When I talk to students, I sometimes advise them, “Follow your curiosity and do things that keep you awake at night.”
Most of us know people who’ve pulled all-nighters in pursuit of a discovery — whether the discovery involved a scientific experiment, a search through a library archive, or a creative endeavor in art, performance or music.
The pursuit of discoveries keeps us up at night because discoveries have the power to change our conception of the world. Many truths trace their roots to a person or group that observed an experimental result that didn’t fit with the existing paradigm. Rather than succumbing to self-doubt, these individuals repeated experiments, explored every hypothesis, and spent many a late night until they confirmed they had indeed discovered something new. And then they had to convince the world.
Discoveries often take years to gain acceptance. Galileo’s confirmation that the Earth travels around the Sun did not happen overnight but rather built on precedents from Copernicus and the ancient Greeks. Charles Darwin gathered data for decades before finally publishing his theory of evolution. The Austrian physicist Ludwig Boltzmann in the late 19th century brilliantly connected the world of atoms and molecules to the tangible, continuum world of our everyday experience, at a time when the very existence of atoms was the subject of heated controversy.
Yet once acceptance occurs, it becomes hard to imagine any other paradigm.
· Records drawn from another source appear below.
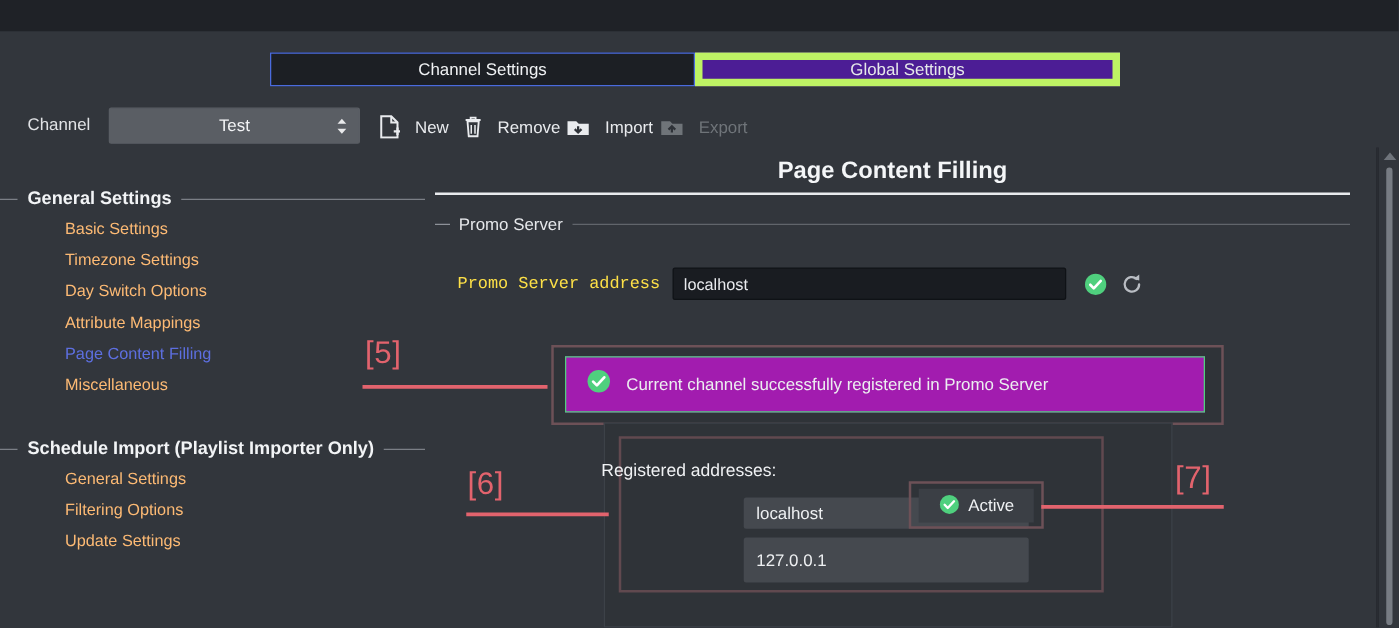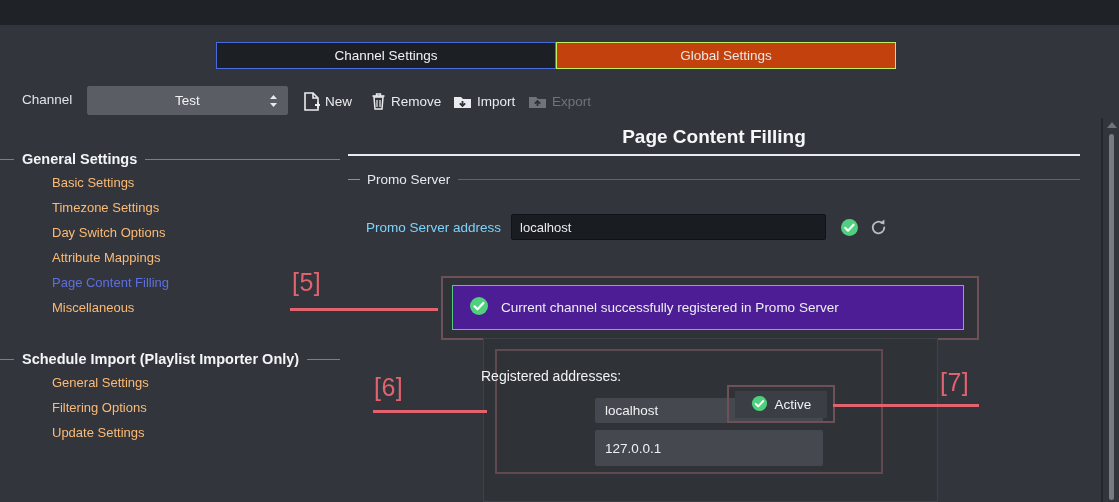--- a/index.html
+++ b/index.html
@@ -26,7 +26,7 @@
     width: 340px; height: 27px;
     display: flex; align-items: center; justify-content: center;
     font-size: 13.5px; color: #e6e8ea;
-    background: #c2410c; border: 1px solid #bef264;
+    background: #4c1d95; border: 6px solid #bef264;
   }
   .tab.active {
     background: #1c1f24; border: 1px solid #4a6bdd; color: #f0f2f4;

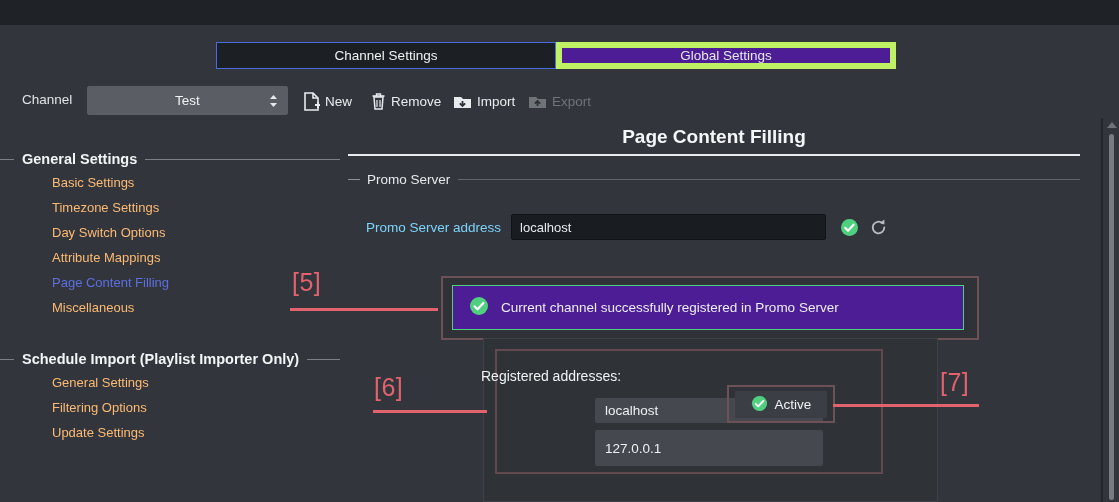--- a/index.html
+++ b/index.html
@@ -55,7 +55,7 @@
   }
   .tbtn {
     position: absolute; top: 3px; height: 24px;
-    display: flex; align-items: center; gap: 5px;
+    display: flex; align-items: center; gap: 12px;
     font-size: 13.5px; color: #e9ebee;
   }
   .tbtn.disabled { color: #6f7479; }

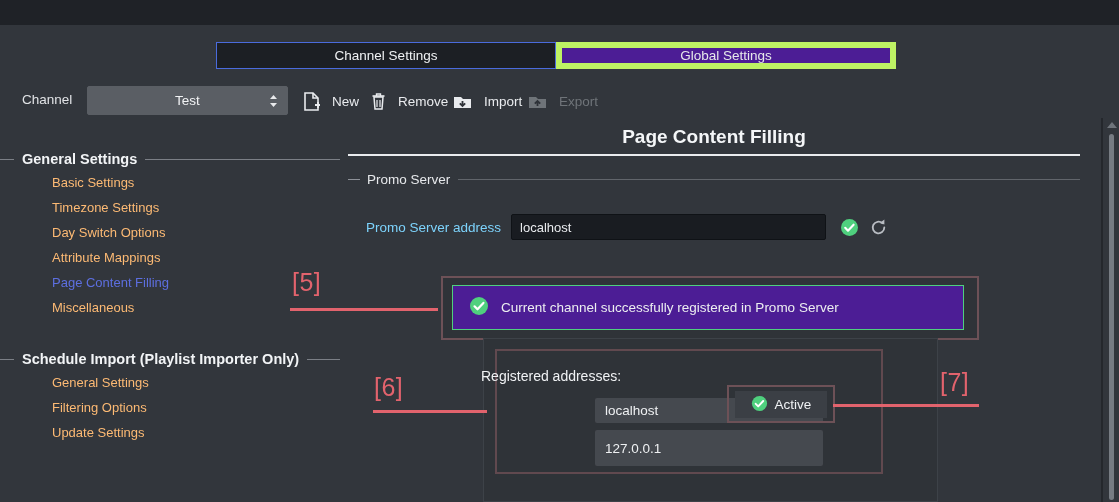--- a/index.html
+++ b/index.html
@@ -100,7 +100,7 @@
   .addr-row {
     display: flex; align-items: center; margin-top: 26px; padding-left: 18px;
   }
-  .addr-label { font-size: 13.5px; color: #7dd3fc; margin-right: 10px; }
+  .addr-label { font-size: 13.5px; color: #fde047; margin-right: 10px; font-family: Liberation Mono, monospace; }
   .addr-input {
     width: 315px; height: 26px;
     background: #191c21; border: 1px solid #0f1216; border-radius: 2px;

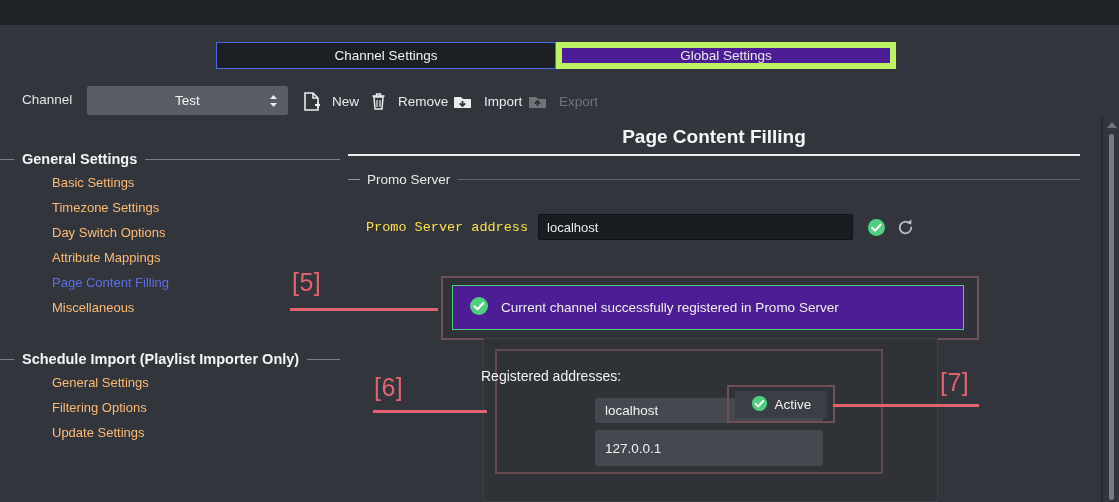--- a/index.html
+++ b/index.html
@@ -122,7 +122,7 @@
   .mauve-box { position: absolute; border: 2px solid #6d5157; background: #2f3338; }
   .success-box {
     position: absolute;
-    border: 1px solid #4fd07e; background: #4c1d95;
+    border: 1px solid #4fd07e; background: #a21caf;
     display: flex; align-items: center; gap: 12px;
     padding-left: 16px;
   }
When Princeton psychology researcher and Nobel laureate Daniel Kahneman, the Eugene Higgins Professor of Psychology, Emeritus, and a professor of psychology and public affairs, emeritus, demonstrated that humans are not always rational actors when it comes to decision making, the discovery confounded economists. Today, knowledge of behavioral science is considered essential for public policymaking.
In these pages, you’ll read about many discoveries, big and small, in the natural sciences, engineering, social sciences and the humanities. For many discoveries, it is too soon to tell what the impact will be. But they all have the potential to inspire us to create, dream, resist doubting our ideas, and do something that we don’t mind losing a night of sleep over. I hope that this issue of Discovery: Research at Princeton inspires you to do things that keep you up at night.